Nem imagino quantos os que foram "planeados" na sacristia, eheheh, mas serão muitos com cereteza.

Anónimo disse...

Olá .
Gostamos muito do blog e claro que nos despertou por estarmos tão perto . Um bom ano 2012 .
Com muito carinho e amor .
Luisaeadriano.

Sandra Gonçalves disse...

Meu amigo nessas você se superou, amei ler-te. Bjos achocolatados

Unknown disse...

Janitamiga (com a permissão do nosso Manuelamigo, ou sem)

Tentação da carne é ir a uma churrascaria.

Qjs & abç ao Necas

Palavras disse...

Olá caro amigo,

adoro suas histórias, como sempre ótimas!

Amigo, um 2012 iluminado para você, com muita saúde e paz!

grande abraço

Evanir disse...

Que a fé e a esperança anda de mãos dadas, bem juntinho de você.
Esta esperança é nossa esperança.

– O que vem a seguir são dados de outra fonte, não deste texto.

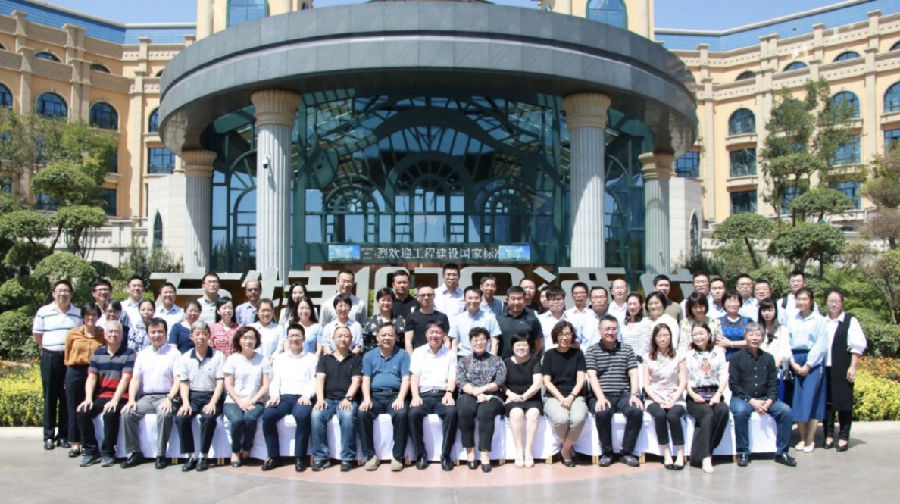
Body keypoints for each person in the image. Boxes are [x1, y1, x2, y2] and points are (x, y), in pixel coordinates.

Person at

É com esta fé em Deus que
estou para 2012.
É com esta fé que nós seremos capazes de transformar esse mundo se cada um de nos
fizermos nossa parte.
E a esperança não ilude, porque o amor de
Deus foi derramado sobre todos nos.
Esta luta do filho de Deus não anda de mãos dadas com renúncias e tristezas,
e sim de esperança num amanhã mais feliz.
Um feliz final de semana.
O primeiro de 2012.
Muita paz muito amor para você.
Beijos no coração.
Evanir..

Smareis disse...

Maravilhoso seu post. Coitado do Padre Zé.
Estou de volta depois de uns dias ausente.
Desejo uma semana imensa de coisas boas. Obrigada pelo carinho da amizade...Um abraço!

Vivian disse...

Olá,Manuel!!

Ah!Meu amigo...que padre terrível!!!!
Uma tristeza pensar que como este tem muitos...
Não representam bem os ensinamentos do senhor Jesus, nem as virtudes que todo homem devia ter...
Você sempre afiado!Um conto que instiga a curiosidade do início ao fim!
Beijos pra ti!!!!!
Tudo de bom!

RUI ALMEIDA disse...

Aconteceu um situação idêntica. Eu não tive reacção e a minha mulher também não. O problema é que tenho que encarar o padre muitas vezes e agora já não consigo mais fingir. O que faço?